▶ WORK REQUIRED
Give back exactly the lines of the entries below from the line with "text_box [204, 188, 603, 236]" to the line with "text_box [1485, 471, 1622, 585]", inclusive, and only those.
■ ■ ■ ■ ■ ■ ■
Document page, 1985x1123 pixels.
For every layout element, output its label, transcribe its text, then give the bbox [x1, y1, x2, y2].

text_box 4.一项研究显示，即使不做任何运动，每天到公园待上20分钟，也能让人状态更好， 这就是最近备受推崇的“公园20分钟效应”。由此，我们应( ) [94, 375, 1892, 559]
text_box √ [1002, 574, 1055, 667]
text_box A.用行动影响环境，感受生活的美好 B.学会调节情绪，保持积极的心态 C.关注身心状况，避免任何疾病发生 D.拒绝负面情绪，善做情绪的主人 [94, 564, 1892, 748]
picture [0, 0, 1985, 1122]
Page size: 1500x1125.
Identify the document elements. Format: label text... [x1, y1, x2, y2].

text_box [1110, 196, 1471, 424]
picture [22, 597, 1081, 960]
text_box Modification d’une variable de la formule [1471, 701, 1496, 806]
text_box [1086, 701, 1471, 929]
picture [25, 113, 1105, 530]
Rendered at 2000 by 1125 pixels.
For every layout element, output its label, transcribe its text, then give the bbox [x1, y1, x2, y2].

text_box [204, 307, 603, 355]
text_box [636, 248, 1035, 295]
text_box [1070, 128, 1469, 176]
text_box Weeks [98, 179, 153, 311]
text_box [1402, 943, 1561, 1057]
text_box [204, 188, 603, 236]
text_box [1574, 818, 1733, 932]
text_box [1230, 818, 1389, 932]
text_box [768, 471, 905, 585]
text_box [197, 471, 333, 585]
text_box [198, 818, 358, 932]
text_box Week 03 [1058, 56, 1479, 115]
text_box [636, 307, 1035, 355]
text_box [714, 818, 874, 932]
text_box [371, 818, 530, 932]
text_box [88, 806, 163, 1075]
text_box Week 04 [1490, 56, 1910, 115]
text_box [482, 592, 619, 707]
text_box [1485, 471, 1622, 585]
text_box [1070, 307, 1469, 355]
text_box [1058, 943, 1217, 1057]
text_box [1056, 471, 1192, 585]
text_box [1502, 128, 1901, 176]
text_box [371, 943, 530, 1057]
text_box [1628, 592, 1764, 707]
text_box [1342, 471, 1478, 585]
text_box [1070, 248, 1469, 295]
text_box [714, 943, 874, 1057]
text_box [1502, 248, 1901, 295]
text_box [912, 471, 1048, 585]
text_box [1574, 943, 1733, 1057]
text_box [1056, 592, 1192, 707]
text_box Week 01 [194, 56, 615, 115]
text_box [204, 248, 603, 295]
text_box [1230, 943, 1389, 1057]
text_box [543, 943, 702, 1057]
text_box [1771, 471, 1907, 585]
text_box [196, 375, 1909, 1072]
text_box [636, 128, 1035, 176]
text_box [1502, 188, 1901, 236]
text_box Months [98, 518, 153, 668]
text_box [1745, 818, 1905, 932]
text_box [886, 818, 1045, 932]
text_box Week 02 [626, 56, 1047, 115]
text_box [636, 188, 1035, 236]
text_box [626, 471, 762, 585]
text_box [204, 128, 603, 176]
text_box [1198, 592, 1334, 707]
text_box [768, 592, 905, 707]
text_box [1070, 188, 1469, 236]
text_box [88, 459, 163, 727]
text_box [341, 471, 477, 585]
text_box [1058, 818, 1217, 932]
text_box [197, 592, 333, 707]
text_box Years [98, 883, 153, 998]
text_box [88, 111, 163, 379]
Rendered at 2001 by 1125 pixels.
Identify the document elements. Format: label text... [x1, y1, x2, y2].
■ ■ ■ ■ ■ ■ ■
▶ WRITTEN SOLUTION
text_box [204, 188, 603, 236]
text_box [1574, 818, 1733, 932]
text_box [1230, 818, 1389, 932]
text_box [768, 471, 905, 585]
text_box [197, 471, 333, 585]
text_box [198, 818, 358, 932]
text_box Week 03 [1058, 56, 1479, 115]
text_box [636, 307, 1035, 355]
text_box [714, 818, 874, 932]
text_box [371, 818, 530, 932]
text_box [88, 806, 163, 1075]
text_box Week 04 [1490, 56, 1910, 115]
text_box [482, 592, 619, 707]
text_box [1485, 471, 1622, 585]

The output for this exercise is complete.